Does the experiment work with food coloring instead of markers? Yes, with some differences. Liquid food coloring dropped directly onto a dry paper towel strip and then dipped in water will produce some separation, though the results tend to be less defined than with markers because food coloring is already in liquid form and spreads more before the water arrives. It’s worth trying as a comparison.
Can the finished strips be preserved? Yes. Once completely dry, the color bands are reasonably stable. Pressing the dry strip flat between two pieces of wax paper and laminating it, or simply displaying it flat under glass, preserves the result well. Some families frame particularly striking strips as art.
Why do some colors travel further than others? Because different dye molecules have different molecular weights and different levels of chemical attraction to the paper fibers. Lighter molecules with weaker attraction to the paper travel further before being slowed down. Heavier or more strongly attracted molecules lag behind. The distance a color travels is actually a measurable property of that dye molecule — in professional labs, this measurement is called the Rf value and is used to identify unknown substances.

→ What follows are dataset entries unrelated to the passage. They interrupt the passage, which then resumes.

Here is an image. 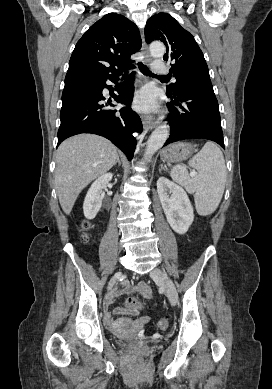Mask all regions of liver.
Instances as JSON below:
<instances>
[{"mask_svg":"<svg viewBox=\"0 0 272 389\" xmlns=\"http://www.w3.org/2000/svg\"><path fill=\"white\" fill-rule=\"evenodd\" d=\"M117 157V148L98 135L80 134L61 143L56 154L55 185L66 214H70L80 192L109 171Z\"/></svg>","mask_w":272,"mask_h":389,"instance_id":"1","label":"liver"}]
</instances>
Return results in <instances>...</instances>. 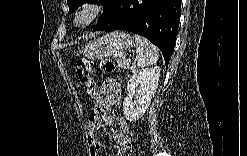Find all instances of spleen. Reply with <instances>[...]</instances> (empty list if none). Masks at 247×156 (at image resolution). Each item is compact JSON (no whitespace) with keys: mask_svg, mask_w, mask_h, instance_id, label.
<instances>
[{"mask_svg":"<svg viewBox=\"0 0 247 156\" xmlns=\"http://www.w3.org/2000/svg\"><path fill=\"white\" fill-rule=\"evenodd\" d=\"M136 42L135 62L138 66H149L156 63L159 59V50L146 38L135 34L133 36Z\"/></svg>","mask_w":247,"mask_h":156,"instance_id":"3e777b00","label":"spleen"}]
</instances>
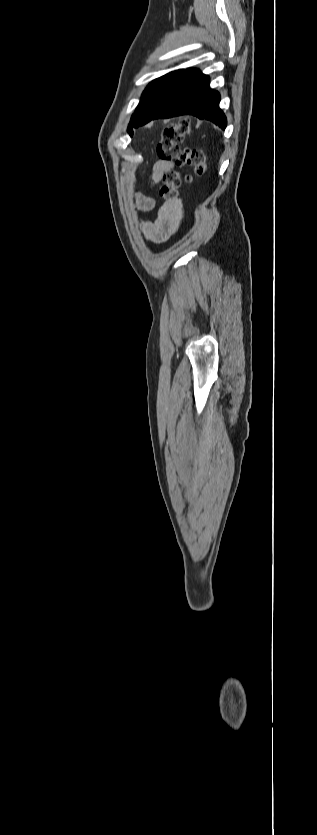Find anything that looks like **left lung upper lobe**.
Here are the masks:
<instances>
[{
	"instance_id": "obj_1",
	"label": "left lung upper lobe",
	"mask_w": 317,
	"mask_h": 835,
	"mask_svg": "<svg viewBox=\"0 0 317 835\" xmlns=\"http://www.w3.org/2000/svg\"><path fill=\"white\" fill-rule=\"evenodd\" d=\"M183 72L184 70L170 72L155 79L146 87L128 125L127 131L130 136L133 135V128L143 125L162 106Z\"/></svg>"
}]
</instances>
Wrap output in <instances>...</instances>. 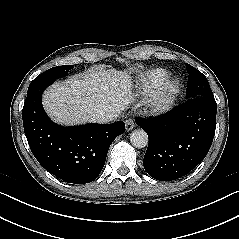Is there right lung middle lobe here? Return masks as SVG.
I'll use <instances>...</instances> for the list:
<instances>
[{"instance_id": "obj_1", "label": "right lung middle lobe", "mask_w": 239, "mask_h": 239, "mask_svg": "<svg viewBox=\"0 0 239 239\" xmlns=\"http://www.w3.org/2000/svg\"><path fill=\"white\" fill-rule=\"evenodd\" d=\"M72 67H73V65H63V66L53 67V68L45 71L44 73H42L38 77H36L30 83L29 88L33 87V86H36V85H40V84L49 85V84L53 83V81H55V79L66 76L67 73L69 72V70Z\"/></svg>"}]
</instances>
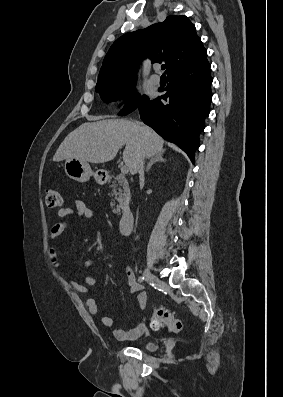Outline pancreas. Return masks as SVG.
<instances>
[{
	"instance_id": "cf45deb5",
	"label": "pancreas",
	"mask_w": 283,
	"mask_h": 397,
	"mask_svg": "<svg viewBox=\"0 0 283 397\" xmlns=\"http://www.w3.org/2000/svg\"><path fill=\"white\" fill-rule=\"evenodd\" d=\"M115 180L119 184L118 191L116 189L117 184L114 182L112 187H113V194L115 195V199H117L120 203L118 208L114 211L115 213H119L122 205H128L130 202L131 194H130V189L129 185L126 181V179L123 177V175H118L116 176ZM118 196V198H117Z\"/></svg>"
}]
</instances>
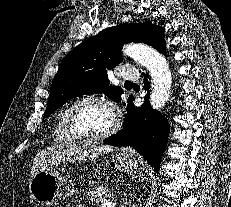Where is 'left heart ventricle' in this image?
Wrapping results in <instances>:
<instances>
[{
    "mask_svg": "<svg viewBox=\"0 0 231 207\" xmlns=\"http://www.w3.org/2000/svg\"><path fill=\"white\" fill-rule=\"evenodd\" d=\"M77 128L85 134L96 135L106 131L113 122L112 112L102 104L83 103L73 115Z\"/></svg>",
    "mask_w": 231,
    "mask_h": 207,
    "instance_id": "obj_1",
    "label": "left heart ventricle"
}]
</instances>
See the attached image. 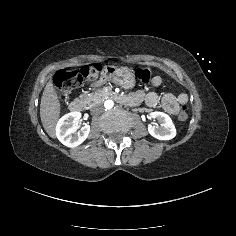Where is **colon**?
<instances>
[{
	"instance_id": "5ec220e1",
	"label": "colon",
	"mask_w": 236,
	"mask_h": 236,
	"mask_svg": "<svg viewBox=\"0 0 236 236\" xmlns=\"http://www.w3.org/2000/svg\"><path fill=\"white\" fill-rule=\"evenodd\" d=\"M102 71V65L95 63L81 68L60 70L54 76V84L60 100L66 101L72 91L82 84L84 80H96ZM136 76L143 82H149L152 76L150 67H139ZM179 119L185 121L188 118L187 107L183 105L180 109Z\"/></svg>"
}]
</instances>
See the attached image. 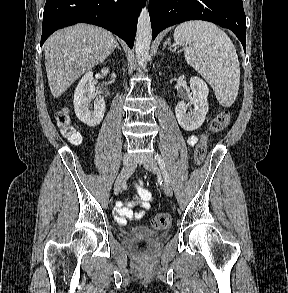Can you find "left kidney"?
Returning <instances> with one entry per match:
<instances>
[{
  "label": "left kidney",
  "instance_id": "1",
  "mask_svg": "<svg viewBox=\"0 0 288 293\" xmlns=\"http://www.w3.org/2000/svg\"><path fill=\"white\" fill-rule=\"evenodd\" d=\"M190 88L193 94L190 104L193 109L187 112L188 105L184 101H179L175 107L178 123L186 131L198 129L205 121L208 113L207 97L209 89L205 81L198 77H191Z\"/></svg>",
  "mask_w": 288,
  "mask_h": 293
}]
</instances>
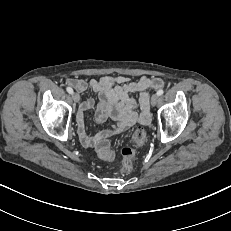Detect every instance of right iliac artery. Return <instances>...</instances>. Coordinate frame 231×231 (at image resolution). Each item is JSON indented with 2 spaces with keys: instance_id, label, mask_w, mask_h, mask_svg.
Instances as JSON below:
<instances>
[{
  "instance_id": "1",
  "label": "right iliac artery",
  "mask_w": 231,
  "mask_h": 231,
  "mask_svg": "<svg viewBox=\"0 0 231 231\" xmlns=\"http://www.w3.org/2000/svg\"><path fill=\"white\" fill-rule=\"evenodd\" d=\"M66 90L69 94H73V89L71 87H67Z\"/></svg>"
}]
</instances>
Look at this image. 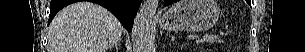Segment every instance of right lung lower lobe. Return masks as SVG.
<instances>
[{
    "label": "right lung lower lobe",
    "instance_id": "1",
    "mask_svg": "<svg viewBox=\"0 0 305 52\" xmlns=\"http://www.w3.org/2000/svg\"><path fill=\"white\" fill-rule=\"evenodd\" d=\"M81 0H51L48 24L54 16L65 6ZM97 3L108 9L121 22L123 27L131 31L134 15L142 0H82Z\"/></svg>",
    "mask_w": 305,
    "mask_h": 52
}]
</instances>
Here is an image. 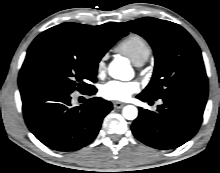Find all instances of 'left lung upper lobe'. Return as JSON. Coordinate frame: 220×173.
I'll return each mask as SVG.
<instances>
[{"instance_id":"5c2ea615","label":"left lung upper lobe","mask_w":220,"mask_h":173,"mask_svg":"<svg viewBox=\"0 0 220 173\" xmlns=\"http://www.w3.org/2000/svg\"><path fill=\"white\" fill-rule=\"evenodd\" d=\"M121 25L144 37L154 51L153 76L142 95L152 100L176 95L207 99L208 80L201 51L184 28L151 17Z\"/></svg>"}]
</instances>
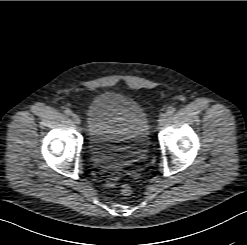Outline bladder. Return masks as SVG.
Here are the masks:
<instances>
[{"instance_id": "bladder-1", "label": "bladder", "mask_w": 247, "mask_h": 245, "mask_svg": "<svg viewBox=\"0 0 247 245\" xmlns=\"http://www.w3.org/2000/svg\"><path fill=\"white\" fill-rule=\"evenodd\" d=\"M87 127L91 155L100 167H131L148 150V118L126 95L108 91L95 97L87 109Z\"/></svg>"}]
</instances>
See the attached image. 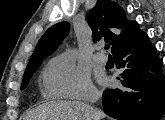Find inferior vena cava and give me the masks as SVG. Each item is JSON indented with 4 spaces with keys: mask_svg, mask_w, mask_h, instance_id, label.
<instances>
[{
    "mask_svg": "<svg viewBox=\"0 0 165 120\" xmlns=\"http://www.w3.org/2000/svg\"><path fill=\"white\" fill-rule=\"evenodd\" d=\"M100 93H98V92H93V93H91L90 94V96H89V102L90 103H94V102H96L99 98H100Z\"/></svg>",
    "mask_w": 165,
    "mask_h": 120,
    "instance_id": "inferior-vena-cava-1",
    "label": "inferior vena cava"
}]
</instances>
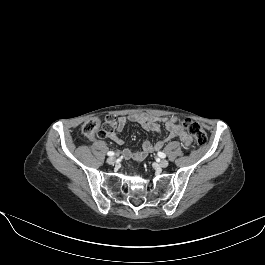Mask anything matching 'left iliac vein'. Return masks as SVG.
<instances>
[{"label":"left iliac vein","mask_w":265,"mask_h":265,"mask_svg":"<svg viewBox=\"0 0 265 265\" xmlns=\"http://www.w3.org/2000/svg\"><path fill=\"white\" fill-rule=\"evenodd\" d=\"M159 165H160L162 168H166V167L169 165V162H168V160H166V159H162V160H160Z\"/></svg>","instance_id":"left-iliac-vein-1"}]
</instances>
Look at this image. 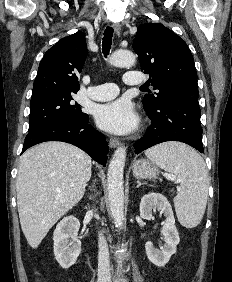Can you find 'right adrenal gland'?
I'll list each match as a JSON object with an SVG mask.
<instances>
[{
	"instance_id": "right-adrenal-gland-1",
	"label": "right adrenal gland",
	"mask_w": 232,
	"mask_h": 282,
	"mask_svg": "<svg viewBox=\"0 0 232 282\" xmlns=\"http://www.w3.org/2000/svg\"><path fill=\"white\" fill-rule=\"evenodd\" d=\"M93 188H94V187H93ZM93 190H94V193H95V194H94V195H89V196H88L90 200H93V199L95 198V196L98 194V192L96 191V189H95V188H94Z\"/></svg>"
}]
</instances>
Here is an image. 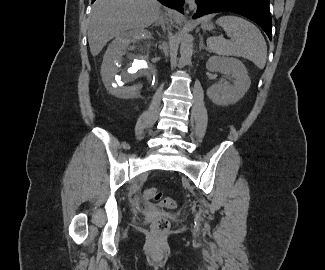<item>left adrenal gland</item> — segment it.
Wrapping results in <instances>:
<instances>
[{"instance_id":"1","label":"left adrenal gland","mask_w":325,"mask_h":270,"mask_svg":"<svg viewBox=\"0 0 325 270\" xmlns=\"http://www.w3.org/2000/svg\"><path fill=\"white\" fill-rule=\"evenodd\" d=\"M202 49H206L207 50V48L204 45L203 38L201 37L200 38V44H199V50H202Z\"/></svg>"}]
</instances>
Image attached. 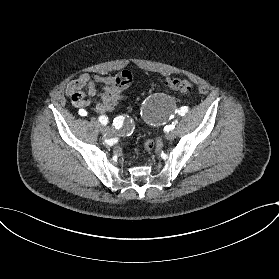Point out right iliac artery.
<instances>
[{"label": "right iliac artery", "instance_id": "1", "mask_svg": "<svg viewBox=\"0 0 279 279\" xmlns=\"http://www.w3.org/2000/svg\"><path fill=\"white\" fill-rule=\"evenodd\" d=\"M88 114H89L88 111H86L85 109L79 110V115H80V117H82V118L88 116ZM99 121H100L103 125H106V124L108 123V118L105 117V116H100V117H99ZM113 125H114V127H115L116 129L121 130V129H123V128L125 127V125H126V120H125V118L122 117V116H117V117H115L114 120H113Z\"/></svg>", "mask_w": 279, "mask_h": 279}]
</instances>
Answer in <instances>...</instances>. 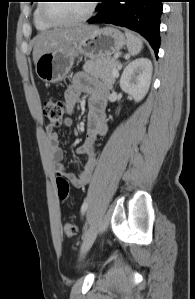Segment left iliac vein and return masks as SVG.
Wrapping results in <instances>:
<instances>
[{
  "label": "left iliac vein",
  "instance_id": "1",
  "mask_svg": "<svg viewBox=\"0 0 195 299\" xmlns=\"http://www.w3.org/2000/svg\"><path fill=\"white\" fill-rule=\"evenodd\" d=\"M97 235V231L95 227H91L83 236V243L81 246L80 254L81 256H85L86 253L89 251L91 248L95 238Z\"/></svg>",
  "mask_w": 195,
  "mask_h": 299
}]
</instances>
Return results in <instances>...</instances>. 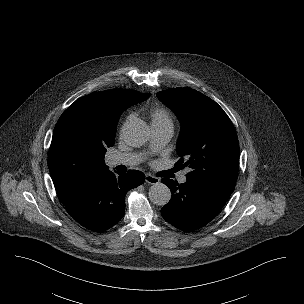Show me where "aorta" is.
<instances>
[{"label": "aorta", "instance_id": "1", "mask_svg": "<svg viewBox=\"0 0 304 304\" xmlns=\"http://www.w3.org/2000/svg\"><path fill=\"white\" fill-rule=\"evenodd\" d=\"M149 133V127L139 120L128 122L122 131L124 141L132 147L145 144ZM149 199L155 205L164 206L171 199V191L165 184L156 182L149 189Z\"/></svg>", "mask_w": 304, "mask_h": 304}]
</instances>
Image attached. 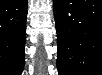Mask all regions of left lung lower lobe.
Returning <instances> with one entry per match:
<instances>
[{
  "label": "left lung lower lobe",
  "instance_id": "obj_1",
  "mask_svg": "<svg viewBox=\"0 0 102 75\" xmlns=\"http://www.w3.org/2000/svg\"><path fill=\"white\" fill-rule=\"evenodd\" d=\"M60 75H99L102 72L101 2L55 1Z\"/></svg>",
  "mask_w": 102,
  "mask_h": 75
}]
</instances>
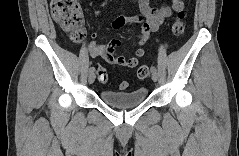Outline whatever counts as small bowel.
Returning <instances> with one entry per match:
<instances>
[{
  "label": "small bowel",
  "instance_id": "small-bowel-1",
  "mask_svg": "<svg viewBox=\"0 0 239 156\" xmlns=\"http://www.w3.org/2000/svg\"><path fill=\"white\" fill-rule=\"evenodd\" d=\"M183 9L184 3L181 0H173L171 6H157L152 5L148 0H141L139 2L140 19L116 18L112 23L114 29L123 28L129 21L141 22V31L136 35L140 47L134 51V55L130 58L116 53L117 48L121 46L120 40H111L107 44L90 42L87 47L93 57H101L115 66H122L128 69L135 68L138 65L139 58L145 54L141 46L150 40L151 34L158 30L166 18Z\"/></svg>",
  "mask_w": 239,
  "mask_h": 156
}]
</instances>
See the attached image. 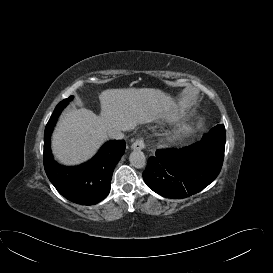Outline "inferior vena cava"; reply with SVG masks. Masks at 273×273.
Returning a JSON list of instances; mask_svg holds the SVG:
<instances>
[{
    "label": "inferior vena cava",
    "instance_id": "inferior-vena-cava-1",
    "mask_svg": "<svg viewBox=\"0 0 273 273\" xmlns=\"http://www.w3.org/2000/svg\"><path fill=\"white\" fill-rule=\"evenodd\" d=\"M108 136L112 139H123L124 138V134L121 132V130H110L108 132Z\"/></svg>",
    "mask_w": 273,
    "mask_h": 273
}]
</instances>
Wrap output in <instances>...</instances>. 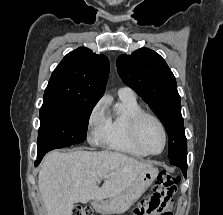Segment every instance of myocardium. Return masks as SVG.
<instances>
[{
    "label": "myocardium",
    "mask_w": 223,
    "mask_h": 215,
    "mask_svg": "<svg viewBox=\"0 0 223 215\" xmlns=\"http://www.w3.org/2000/svg\"><path fill=\"white\" fill-rule=\"evenodd\" d=\"M144 119H151L153 120L159 127L160 131H161V134H162V146H161V149L158 151V152H154V153H150V152H145V151H142L141 148H140V144H139V128H140V125L142 123V121ZM131 136H132V140H133V143L134 145L137 147V149L139 150V152L141 153L142 156H158L160 155L165 146H166V130L162 124V122L154 115L148 113V112H145V111H142L140 113H138L133 121H132V125H131Z\"/></svg>",
    "instance_id": "myocardium-1"
}]
</instances>
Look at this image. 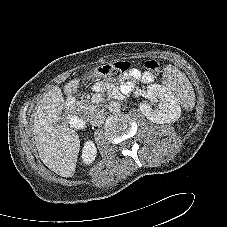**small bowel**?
I'll return each instance as SVG.
<instances>
[{
    "label": "small bowel",
    "mask_w": 227,
    "mask_h": 227,
    "mask_svg": "<svg viewBox=\"0 0 227 227\" xmlns=\"http://www.w3.org/2000/svg\"><path fill=\"white\" fill-rule=\"evenodd\" d=\"M131 75L134 77V78H136V79H143V80H150V79H147V78H145L144 76H141V73L138 71V70H133L132 72H131ZM104 88V85L102 84V83H98L97 85H96V89H98V90H102Z\"/></svg>",
    "instance_id": "small-bowel-1"
}]
</instances>
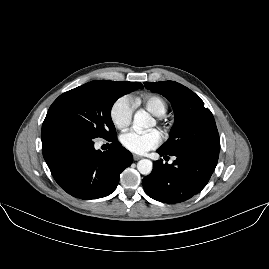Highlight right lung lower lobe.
Returning a JSON list of instances; mask_svg holds the SVG:
<instances>
[{
    "instance_id": "98d812e1",
    "label": "right lung lower lobe",
    "mask_w": 269,
    "mask_h": 269,
    "mask_svg": "<svg viewBox=\"0 0 269 269\" xmlns=\"http://www.w3.org/2000/svg\"><path fill=\"white\" fill-rule=\"evenodd\" d=\"M41 139L43 156L55 181L80 199L111 194L121 172L133 161L132 154L116 139L109 140L112 143L107 151L95 150L93 139L64 121L45 118Z\"/></svg>"
}]
</instances>
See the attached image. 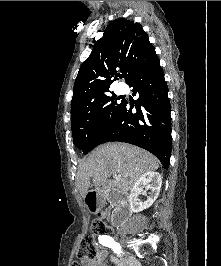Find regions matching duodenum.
I'll use <instances>...</instances> for the list:
<instances>
[{
    "label": "duodenum",
    "mask_w": 221,
    "mask_h": 266,
    "mask_svg": "<svg viewBox=\"0 0 221 266\" xmlns=\"http://www.w3.org/2000/svg\"><path fill=\"white\" fill-rule=\"evenodd\" d=\"M86 206H90V213H99L100 209L97 206H102L103 200L107 195L112 200L117 208L111 215V223L114 226H122L132 215V205L129 196L116 191H110L109 193L99 189H88L85 192Z\"/></svg>",
    "instance_id": "410a0bca"
}]
</instances>
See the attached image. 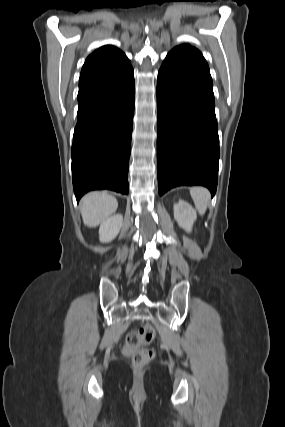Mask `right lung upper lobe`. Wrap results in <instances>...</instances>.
Segmentation results:
<instances>
[{"instance_id":"cb5924a9","label":"right lung upper lobe","mask_w":285,"mask_h":427,"mask_svg":"<svg viewBox=\"0 0 285 427\" xmlns=\"http://www.w3.org/2000/svg\"><path fill=\"white\" fill-rule=\"evenodd\" d=\"M131 67L126 55L112 45H105L86 59L79 79V92L112 80Z\"/></svg>"}]
</instances>
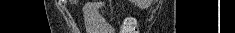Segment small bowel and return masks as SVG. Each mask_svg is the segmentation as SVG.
Listing matches in <instances>:
<instances>
[{
	"label": "small bowel",
	"instance_id": "obj_1",
	"mask_svg": "<svg viewBox=\"0 0 235 33\" xmlns=\"http://www.w3.org/2000/svg\"><path fill=\"white\" fill-rule=\"evenodd\" d=\"M101 2L91 1L83 7V18L87 33H114L111 25L105 22L99 10Z\"/></svg>",
	"mask_w": 235,
	"mask_h": 33
}]
</instances>
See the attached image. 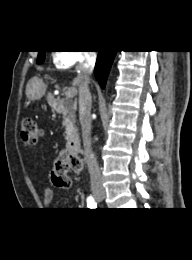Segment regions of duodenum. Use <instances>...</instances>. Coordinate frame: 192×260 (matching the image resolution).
Instances as JSON below:
<instances>
[{"label": "duodenum", "mask_w": 192, "mask_h": 260, "mask_svg": "<svg viewBox=\"0 0 192 260\" xmlns=\"http://www.w3.org/2000/svg\"><path fill=\"white\" fill-rule=\"evenodd\" d=\"M59 110H62L59 108ZM66 150L70 154L80 155L82 153V148L80 145L78 134L73 131L68 139Z\"/></svg>", "instance_id": "410a0bca"}]
</instances>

Does water temperature affect the results? Slightly. Warmer water has lower surface tension and slightly higher molecular energy, which means it climbs the paper towel a little faster and may carry ink molecules slightly further before the strip dries out. For most home experiments the difference is minor, but testing warm versus cold water is a good variable to investigate if kids want to design their own follow-up experiment.
Conclusion
The rainbow paper towel experiment earns its popularity not just because the results are beautiful — though they genuinely are — but because the science underneath is real, significant, and connects to things that matter far beyond the kitchen table. Chromatography separates crime scene evidence. Capillary action moves water through every living plant on the planet. Color mixing is both an art principle and a physical chemistry process. Get the markers right, keep the water level below the ink dots, use a quality paper towel, and what you produce isn’t just a pretty strip of color. It’s a visible record of molecular behavior — which is, quietly, one of the most remarkable things you can make with a cup of water and a felt-tip pen.